* Action item *
Rewrite the extracted text of every item, replacing each occurrence of "Centrum nápovědy" with "Help Center" and keeping everything else the same. Leave the pictures out of your answer.

Page images and their extracted text
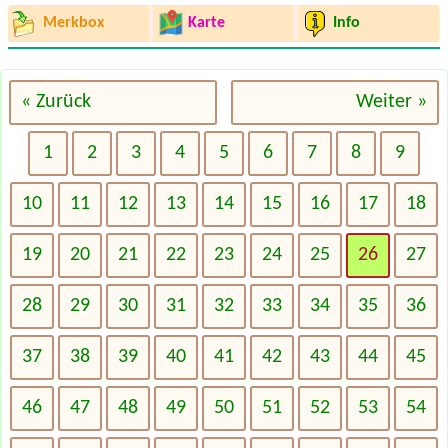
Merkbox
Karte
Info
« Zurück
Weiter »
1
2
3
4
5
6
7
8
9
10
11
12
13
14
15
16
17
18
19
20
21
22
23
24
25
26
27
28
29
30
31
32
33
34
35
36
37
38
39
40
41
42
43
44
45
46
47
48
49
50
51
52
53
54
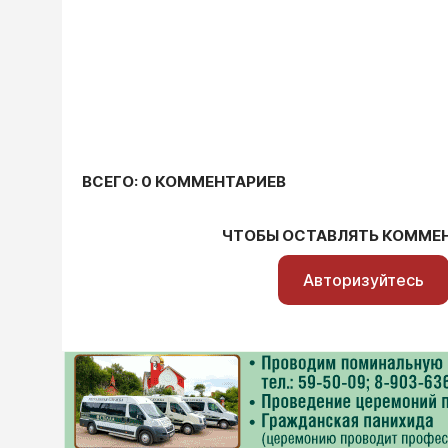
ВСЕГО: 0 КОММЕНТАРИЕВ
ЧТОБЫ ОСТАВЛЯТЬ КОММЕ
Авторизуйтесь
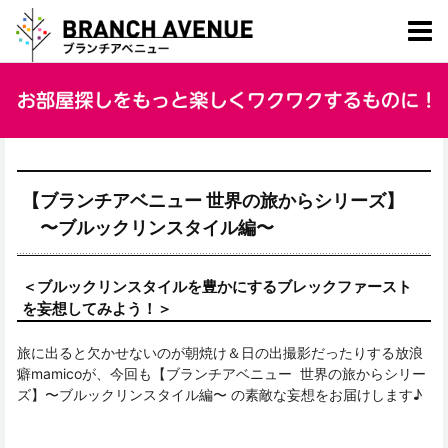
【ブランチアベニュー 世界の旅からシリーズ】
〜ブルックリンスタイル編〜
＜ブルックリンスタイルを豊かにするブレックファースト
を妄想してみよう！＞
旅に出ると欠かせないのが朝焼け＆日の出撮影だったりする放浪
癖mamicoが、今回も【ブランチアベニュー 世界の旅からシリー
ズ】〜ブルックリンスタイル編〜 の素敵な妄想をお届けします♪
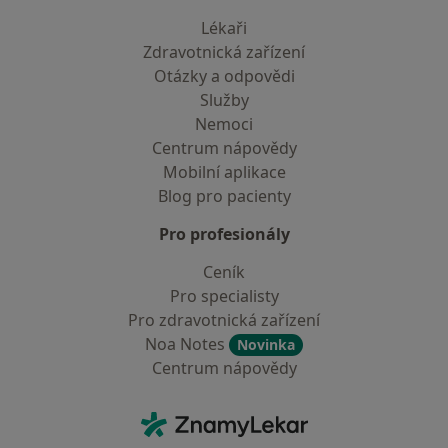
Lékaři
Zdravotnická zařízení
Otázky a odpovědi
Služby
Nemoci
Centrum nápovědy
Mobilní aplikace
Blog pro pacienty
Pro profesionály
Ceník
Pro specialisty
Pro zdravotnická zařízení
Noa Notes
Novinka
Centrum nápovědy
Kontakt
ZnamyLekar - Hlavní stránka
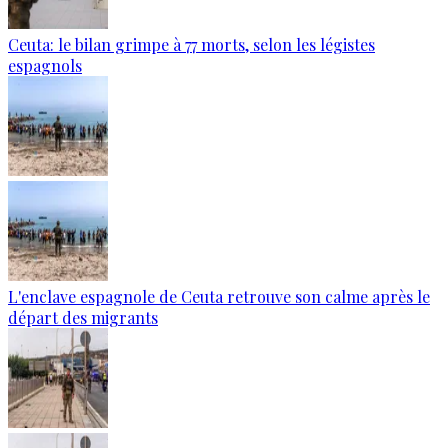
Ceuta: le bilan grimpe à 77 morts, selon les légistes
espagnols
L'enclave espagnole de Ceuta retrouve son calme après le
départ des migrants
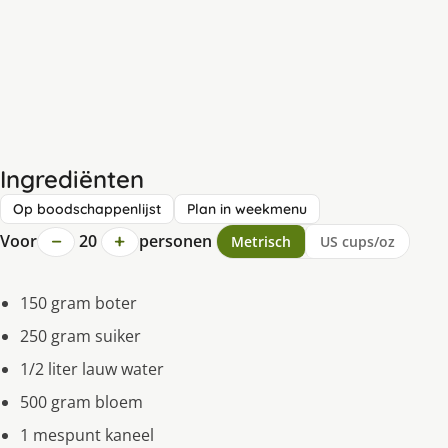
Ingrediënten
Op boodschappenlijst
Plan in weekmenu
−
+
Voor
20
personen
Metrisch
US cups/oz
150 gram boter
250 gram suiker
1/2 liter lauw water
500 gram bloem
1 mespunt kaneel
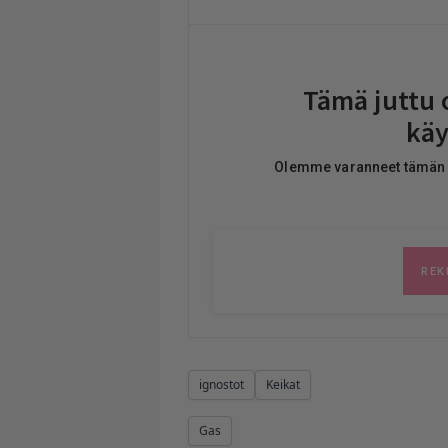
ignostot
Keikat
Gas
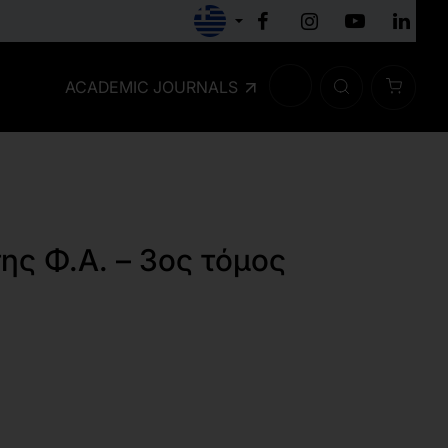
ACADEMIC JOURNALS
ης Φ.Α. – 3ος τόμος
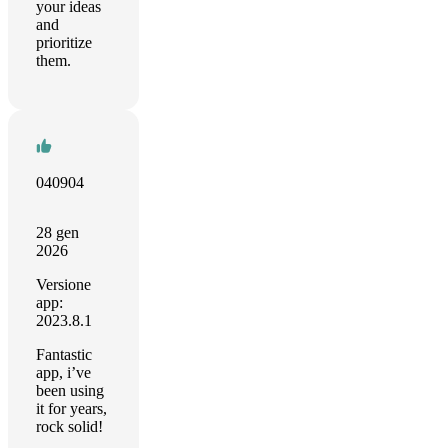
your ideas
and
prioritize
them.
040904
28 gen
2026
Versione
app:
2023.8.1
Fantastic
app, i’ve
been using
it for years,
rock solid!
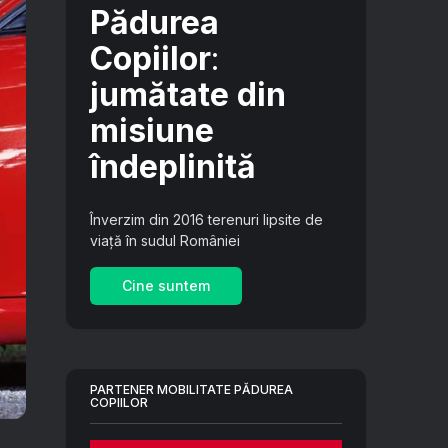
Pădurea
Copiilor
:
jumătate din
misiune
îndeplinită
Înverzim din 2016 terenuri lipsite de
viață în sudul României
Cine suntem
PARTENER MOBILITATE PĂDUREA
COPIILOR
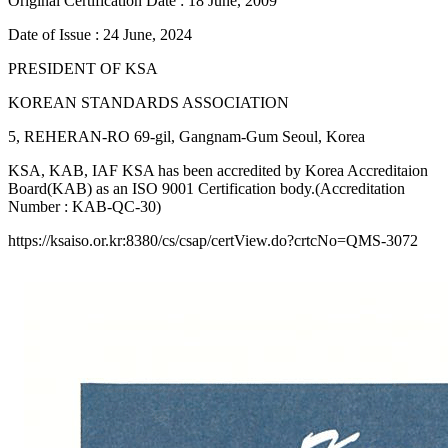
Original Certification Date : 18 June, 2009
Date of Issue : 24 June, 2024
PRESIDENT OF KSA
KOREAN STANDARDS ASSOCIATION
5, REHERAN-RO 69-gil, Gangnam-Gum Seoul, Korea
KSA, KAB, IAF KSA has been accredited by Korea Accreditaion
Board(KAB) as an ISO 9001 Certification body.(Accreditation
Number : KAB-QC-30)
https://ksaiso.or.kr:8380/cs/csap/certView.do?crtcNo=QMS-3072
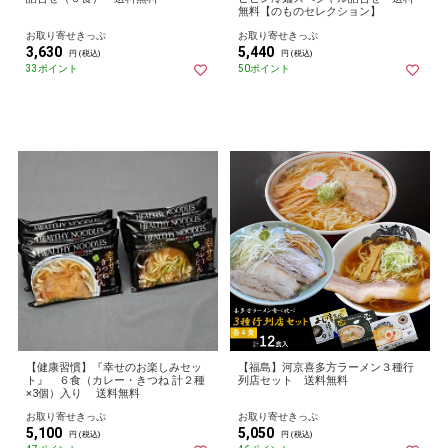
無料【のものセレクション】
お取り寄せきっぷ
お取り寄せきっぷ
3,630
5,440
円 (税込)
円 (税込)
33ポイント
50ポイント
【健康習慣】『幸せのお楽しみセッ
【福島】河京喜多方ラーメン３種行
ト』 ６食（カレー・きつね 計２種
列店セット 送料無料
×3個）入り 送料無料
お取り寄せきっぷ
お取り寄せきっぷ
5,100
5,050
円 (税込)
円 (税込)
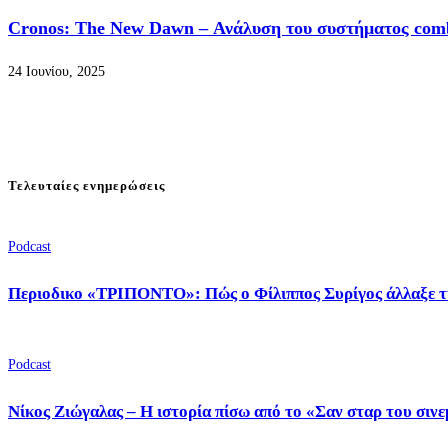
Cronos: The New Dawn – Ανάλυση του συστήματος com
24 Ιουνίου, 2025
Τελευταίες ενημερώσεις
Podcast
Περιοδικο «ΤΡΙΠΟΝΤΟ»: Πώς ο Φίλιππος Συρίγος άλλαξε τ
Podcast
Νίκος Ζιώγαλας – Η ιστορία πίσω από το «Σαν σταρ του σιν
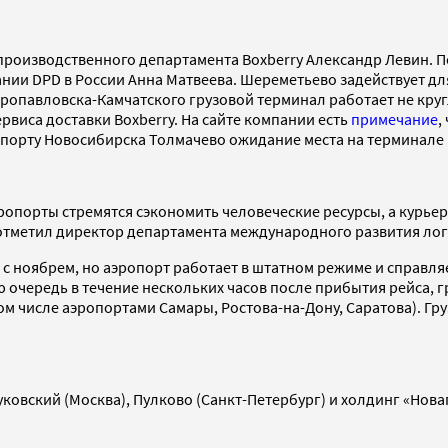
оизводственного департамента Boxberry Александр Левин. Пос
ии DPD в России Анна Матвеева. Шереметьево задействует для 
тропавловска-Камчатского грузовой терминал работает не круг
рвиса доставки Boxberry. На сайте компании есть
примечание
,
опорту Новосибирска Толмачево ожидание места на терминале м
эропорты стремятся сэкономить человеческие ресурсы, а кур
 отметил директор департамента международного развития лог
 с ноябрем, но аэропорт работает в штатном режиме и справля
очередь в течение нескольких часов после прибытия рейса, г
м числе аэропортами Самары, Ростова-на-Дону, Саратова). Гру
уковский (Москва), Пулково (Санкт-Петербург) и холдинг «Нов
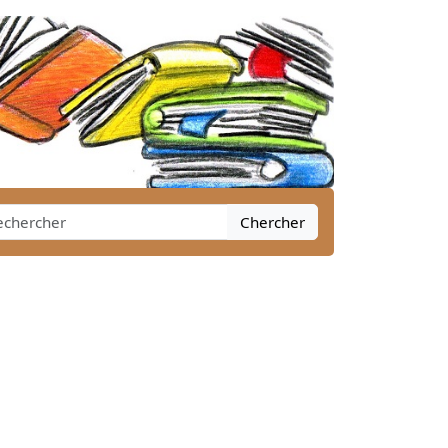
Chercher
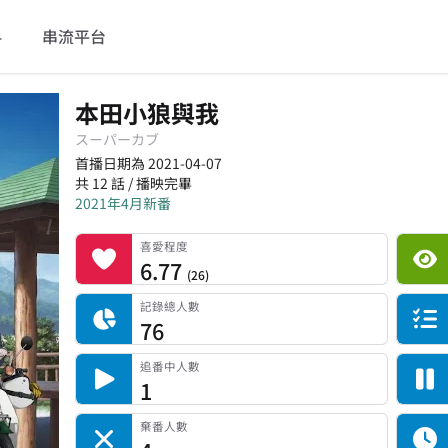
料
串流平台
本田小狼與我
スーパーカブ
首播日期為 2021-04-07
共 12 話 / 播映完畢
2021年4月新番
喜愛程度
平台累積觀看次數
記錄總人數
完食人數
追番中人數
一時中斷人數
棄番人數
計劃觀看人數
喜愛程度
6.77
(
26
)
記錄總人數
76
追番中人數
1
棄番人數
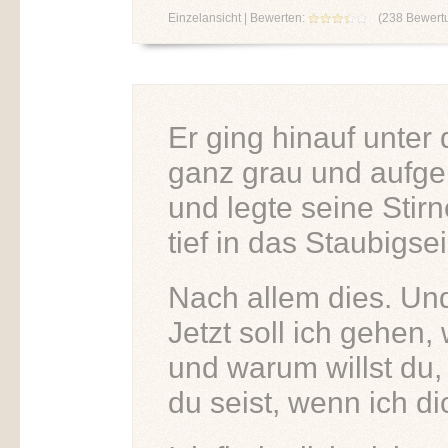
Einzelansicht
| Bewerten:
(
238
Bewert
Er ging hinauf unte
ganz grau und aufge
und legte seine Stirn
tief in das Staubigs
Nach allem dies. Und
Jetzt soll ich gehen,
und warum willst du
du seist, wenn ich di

* Written response *
Merkbox
Karte
Info
« Zurück
Weiter »
1
2
3
4
5
6
7
8
9
10
11
12
13
14
15
16
17
18
19
20
21
22
23
24
25
26
27
28
29
30
31
32
33
34
35
36
37
38
39
40
41
42
43
44
45
46
47
48
49
50
51
52
53
54
ВСЕГО: 0 КОММЕНТАРИЕВ
ЧТОБЫ ОСТАВЛЯТЬ КОММЕ
Авторизуйтесь
【ブランチアベニュー 世界の旅からシリーズ】
〜ブルックリンスタイル編〜
＜ブルックリンスタイルを豊かにするブレックファースト
を妄想してみよう！＞
旅に出ると欠かせないのが朝焼け＆日の出撮影だったりする放浪
癖mamicoが、今回も【ブランチアベニュー 世界の旅からシリー
ズ】〜ブルックリンスタイル編〜 の素敵な妄想をお届けします♪
Lékaři
Zdravotnická zařízení
Otázky a odpovědi
Služby
Nemoci
Help Center
Mobilní aplikace
Blog pro pacienty
Pro profesionály
Ceník
Pro specialisty
Pro zdravotnická zařízení
Noa Notes
Novinka
Help Center
Kontakt
ZnamyLekar - Hlavní stránka
Ceuta: le bilan grimpe à 77 morts, selon les légistes
espagnols
L'enclave espagnole de Ceuta retrouve son calme après le
départ des migrants
Ingrediënten
Op boodschappenlijst
Plan in weekmenu
−
+
Voor
20
personen
Metrisch
US cups/oz
150 gram boter
250 gram suiker
1/2 liter lauw water
500 gram bloem
1 mespunt kaneel
ignostot
Keikat
Gas
ACADEMIC JOURNALS
ης Φ.Α. – 3ος τόμος
your ideas
and
prioritize
them.
040904
28 gen
2026
Versione
app:
2023.8.1
Fantastic
app, i’ve
been using
it for years,
rock solid!
Pădurea
Copiilor
:
jumătate din
misiune
îndeplinită
Înverzim din 2016 terenuri lipsite de
viață în sudul României
Cine suntem
PARTENER MOBILITATE PĂDUREA
COPIILOR
Original Certification Date : 18 June, 2009
Date of Issue : 24 June, 2024
PRESIDENT OF KSA
KOREAN STANDARDS ASSOCIATION
5, REHERAN-RO 69-gil, Gangnam-Gum Seoul, Korea
KSA, KAB, IAF KSA has been accredited by Korea Accreditaion
Board(KAB) as an ISO 9001 Certification body.(Accreditation
Number : KAB-QC-30)
https://ksaiso.or.kr:8380/cs/csap/certView.do?crtcNo=QMS-3072
無料【のものセレクション】
お取り寄せきっぷ
お取り寄せきっぷ
3,630
5,440
円 (税込)
円 (税込)
33ポイント
50ポイント
【健康習慣】『幸せのお楽しみセッ
【福島】河京喜多方ラーメン３種行
ト』 ６食（カレー・きつね 計２種
列店セット 送料無料
×3個）入り 送料無料
お取り寄せきっぷ
お取り寄せきっぷ
5,100
5,050
円 (税込)
円 (税込)
Cronos: The New Dawn – Ανάλυση του συστήματος com
24 Ιουνίου, 2025
Τελευταίες ενημερώσεις
Podcast
Περιοδικο «ΤΡΙΠΟΝΤΟ»: Πώς ο Φίλιππος Συρίγος άλλαξε τ
Podcast
Νίκος Ζιώγαλας – Η ιστορία πίσω από το «Σαν σταρ του σιν
оизводственного департамента Boxberry Александр Левин. Пос
ии DPD в России Анна Матвеева. Шереметьево задействует для 
тропавловска-Камчатского грузовой терминал работает не круг
рвиса доставки Boxberry. На сайте компании есть
примечание
,
опорту Новосибирска Толмачево ожидание места на терминале м
эропорты стремятся сэкономить человеческие ресурсы, а кур
 отметил директор департамента международного развития лог
 с ноябрем, но аэропорт работает в штатном режиме и справля
очередь в течение нескольких часов после прибытия рейса, г
м числе аэропортами Самары, Ростова-на-Дону, Саратова). Гру
уковский (Москва), Пулково (Санкт-Петербург) и холдинг «Нов
Chercher
料
串流平台
本田小狼與我
スーパーカブ
首播日期為 2021-04-07
共 12 話 / 播映完畢
2021年4月新番
喜愛程度
平台累積觀看次數
記錄總人數
完食人數
追番中人數
一時中斷人數
棄番人數
計劃觀看人數
喜愛程度
6.77
(
26
)
記錄總人數
76
追番中人數
1
棄番人數
Einzelansicht
| Bewerten:
(
238
Bewert
Er ging hinauf unte
ganz grau und aufge
und legte seine Stirn
tief in das Staubigs
Nach allem dies. Und
Jetzt soll ich gehen,
und warum willst du
du seist, wenn ich di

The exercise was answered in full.